■ Your objective ■
Every line of the data below needs to be reproduced exactly.
Provided records: Begin
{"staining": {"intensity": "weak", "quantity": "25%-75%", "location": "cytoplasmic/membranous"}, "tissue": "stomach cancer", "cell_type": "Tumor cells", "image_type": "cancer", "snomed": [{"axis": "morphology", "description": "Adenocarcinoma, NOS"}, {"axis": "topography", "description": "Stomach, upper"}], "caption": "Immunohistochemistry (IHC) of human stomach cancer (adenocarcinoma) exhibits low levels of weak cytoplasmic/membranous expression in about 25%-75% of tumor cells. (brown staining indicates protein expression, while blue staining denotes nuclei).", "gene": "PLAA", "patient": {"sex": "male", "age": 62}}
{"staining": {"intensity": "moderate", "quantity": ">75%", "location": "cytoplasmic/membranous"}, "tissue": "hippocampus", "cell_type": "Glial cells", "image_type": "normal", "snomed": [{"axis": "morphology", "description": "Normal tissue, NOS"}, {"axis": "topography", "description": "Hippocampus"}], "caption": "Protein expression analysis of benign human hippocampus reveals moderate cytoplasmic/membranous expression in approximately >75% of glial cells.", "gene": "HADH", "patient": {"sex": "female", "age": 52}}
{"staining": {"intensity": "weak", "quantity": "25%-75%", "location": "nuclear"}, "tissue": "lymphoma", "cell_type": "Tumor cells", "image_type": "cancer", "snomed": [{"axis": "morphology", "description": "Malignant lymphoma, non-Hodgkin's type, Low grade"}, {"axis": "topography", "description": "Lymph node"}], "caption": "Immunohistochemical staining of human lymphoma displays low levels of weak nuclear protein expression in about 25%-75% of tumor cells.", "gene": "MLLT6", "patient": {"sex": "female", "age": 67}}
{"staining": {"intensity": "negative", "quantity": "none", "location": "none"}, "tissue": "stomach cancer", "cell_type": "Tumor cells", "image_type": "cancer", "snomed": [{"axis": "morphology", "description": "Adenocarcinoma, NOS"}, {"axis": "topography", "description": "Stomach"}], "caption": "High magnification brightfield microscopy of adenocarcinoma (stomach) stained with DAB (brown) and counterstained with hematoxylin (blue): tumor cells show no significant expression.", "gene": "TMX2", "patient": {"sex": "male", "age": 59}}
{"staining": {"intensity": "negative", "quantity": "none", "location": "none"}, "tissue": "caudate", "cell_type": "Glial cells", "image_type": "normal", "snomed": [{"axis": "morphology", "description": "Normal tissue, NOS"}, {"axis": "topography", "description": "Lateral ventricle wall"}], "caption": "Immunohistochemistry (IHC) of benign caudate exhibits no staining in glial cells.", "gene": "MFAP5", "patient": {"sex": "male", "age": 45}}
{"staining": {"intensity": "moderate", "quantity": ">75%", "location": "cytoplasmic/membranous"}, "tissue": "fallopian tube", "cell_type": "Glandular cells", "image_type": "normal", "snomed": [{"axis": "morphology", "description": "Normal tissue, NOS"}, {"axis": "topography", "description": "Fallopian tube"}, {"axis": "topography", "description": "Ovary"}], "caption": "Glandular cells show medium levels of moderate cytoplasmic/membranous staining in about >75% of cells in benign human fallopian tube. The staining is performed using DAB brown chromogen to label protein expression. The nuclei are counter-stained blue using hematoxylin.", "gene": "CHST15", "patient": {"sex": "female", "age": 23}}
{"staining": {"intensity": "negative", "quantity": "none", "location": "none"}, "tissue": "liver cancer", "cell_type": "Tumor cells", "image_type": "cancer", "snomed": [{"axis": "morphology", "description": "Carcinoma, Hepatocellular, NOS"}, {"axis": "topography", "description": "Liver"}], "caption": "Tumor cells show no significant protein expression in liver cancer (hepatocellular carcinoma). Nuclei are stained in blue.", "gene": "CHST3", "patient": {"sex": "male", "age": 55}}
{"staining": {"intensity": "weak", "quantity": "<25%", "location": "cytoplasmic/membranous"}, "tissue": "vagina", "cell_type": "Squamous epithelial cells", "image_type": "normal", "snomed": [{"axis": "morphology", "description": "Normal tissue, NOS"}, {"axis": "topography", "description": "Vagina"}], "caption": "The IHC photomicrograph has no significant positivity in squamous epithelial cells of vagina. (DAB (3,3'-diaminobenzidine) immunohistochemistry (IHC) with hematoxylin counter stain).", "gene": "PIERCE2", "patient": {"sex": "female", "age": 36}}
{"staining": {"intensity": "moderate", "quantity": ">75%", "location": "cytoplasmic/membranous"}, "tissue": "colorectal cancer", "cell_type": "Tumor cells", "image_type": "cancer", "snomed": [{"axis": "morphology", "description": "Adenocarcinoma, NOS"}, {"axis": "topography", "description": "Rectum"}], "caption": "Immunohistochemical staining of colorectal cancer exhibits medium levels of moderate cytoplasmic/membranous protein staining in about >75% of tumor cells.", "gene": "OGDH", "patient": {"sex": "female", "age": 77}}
Provided records: End
■ Solution ■
{"staining": {"intensity": "weak", "quantity": "25%-75%", "location": "cytoplasmic/membranous"}, "tissue": "stomach cancer", "cell_type": "Tumor cells", "image_type": "cancer", "snomed": [{"axis": "morphology", "description": "Adenocarcinoma, NOS"}, {"axis": "topography", "description": "Stomach, upper"}], "caption": "Immunohistochemistry (IHC) of human stomach cancer (adenocarcinoma) exhibits low levels of weak cytoplasmic/membranous expression in about 25%-75% of tumor cells. (brown staining indicates protein expression, while blue staining denotes nuclei).", "gene": "PLAA", "patient": {"sex": "male", "age": 62}}
{"staining": {"intensity": "moderate", "quantity": ">75%", "location": "cytoplasmic/membranous"}, "tissue": "hippocampus", "cell_type": "Glial cells", "image_type": "normal", "snomed": [{"axis": "morphology", "description": "Normal tissue, NOS"}, {"axis": "topography", "description": "Hippocampus"}], "caption": "Protein expression analysis of benign human hippocampus reveals moderate cytoplasmic/membranous expression in approximately >75% of glial cells.", "gene": "HADH", "patient": {"sex": "female", "age": 52}}
{"staining": {"intensity": "weak", "quantity": "25%-75%", "location": "nuclear"}, "tissue": "lymphoma", "cell_type": "Tumor cells", "image_type": "cancer", "snomed": [{"axis": "morphology", "description": "Malignant lymphoma, non-Hodgkin's type, Low grade"}, {"axis": "topography", "description": "Lymph node"}], "caption": "Immunohistochemical staining of human lymphoma displays low levels of weak nuclear protein expression in about 25%-75% of tumor cells.", "gene": "MLLT6", "patient": {"sex": "female", "age": 67}}
{"staining": {"intensity": "negative", "quantity": "none", "location": "none"}, "tissue": "stomach cancer", "cell_type": "Tumor cells", "image_type": "cancer", "snomed": [{"axis": "morphology", "description": "Adenocarcinoma, NOS"}, {"axis": "topography", "description": "Stomach"}], "caption": "High magnification brightfield microscopy of adenocarcinoma (stomach) stained with DAB (brown) and counterstained with hematoxylin (blue): tumor cells show no significant expression.", "gene": "TMX2", "patient": {"sex": "male", "age": 59}}
{"staining": {"intensity": "negative", "quantity": "none", "location": "none"}, "tissue": "caudate", "cell_type": "Glial cells", "image_type": "normal", "snomed": [{"axis": "morphology", "description": "Normal tissue, NOS"}, {"axis": "topography", "description": "Lateral ventricle wall"}], "caption": "Immunohistochemistry (IHC) of benign caudate exhibits no staining in glial cells.", "gene": "MFAP5", "patient": {"sex": "male", "age": 45}}
{"staining": {"intensity": "moderate", "quantity": ">75%", "location": "cytoplasmic/membranous"}, "tissue": "fallopian tube", "cell_type": "Glandular cells", "image_type": "normal", "snomed": [{"axis": "morphology", "description": "Normal tissue, NOS"}, {"axis": "topography", "description": "Fallopian tube"}, {"axis": "topography", "description": "Ovary"}], "caption": "Glandular cells show medium levels of moderate cytoplasmic/membranous staining in about >75% of cells in benign human fallopian tube. The staining is performed using DAB brown chromogen to label protein expression. The nuclei are counter-stained blue using hematoxylin.", "gene": "CHST15", "patient": {"sex": "female", "age": 23}}
{"staining": {"intensity": "negative", "quantity": "none", "location": "none"}, "tissue": "liver cancer", "cell_type": "Tumor cells", "image_type": "cancer", "snomed": [{"axis": "morphology", "description": "Carcinoma, Hepatocellular, NOS"}, {"axis": "topography", "description": "Liver"}], "caption": "Tumor cells show no significant protein expression in liver cancer (hepatocellular carcinoma). Nuclei are stained in blue.", "gene": "CHST3", "patient": {"sex": "male", "age": 55}}
{"staining": {"intensity": "weak", "quantity": "<25%", "location": "cytoplasmic/membranous"}, "tissue": "vagina", "cell_type": "Squamous epithelial cells", "image_type": "normal", "snomed": [{"axis": "morphology", "description": "Normal tissue, NOS"}, {"axis": "topography", "description": "Vagina"}], "caption": "The IHC photomicrograph has no significant positivity in squamous epithelial cells of vagina. (DAB (3,3'-diaminobenzidine) immunohistochemistry (IHC) with hematoxylin counter stain).", "gene": "PIERCE2", "patient": {"sex": "female", "age": 36}}
{"staining": {"intensity": "moderate", "quantity": ">75%", "location": "cytoplasmic/membranous"}, "tissue": "colorectal cancer", "cell_type": "Tumor cells", "image_type": "cancer", "snomed": [{"axis": "morphology", "description": "Adenocarcinoma, NOS"}, {"axis": "topography", "description": "Rectum"}], "caption": "Immunohistochemical staining of colorectal cancer exhibits medium levels of moderate cytoplasmic/membranous protein staining in about >75% of tumor cells.", "gene": "OGDH", "patient": {"sex": "female", "age": 77}}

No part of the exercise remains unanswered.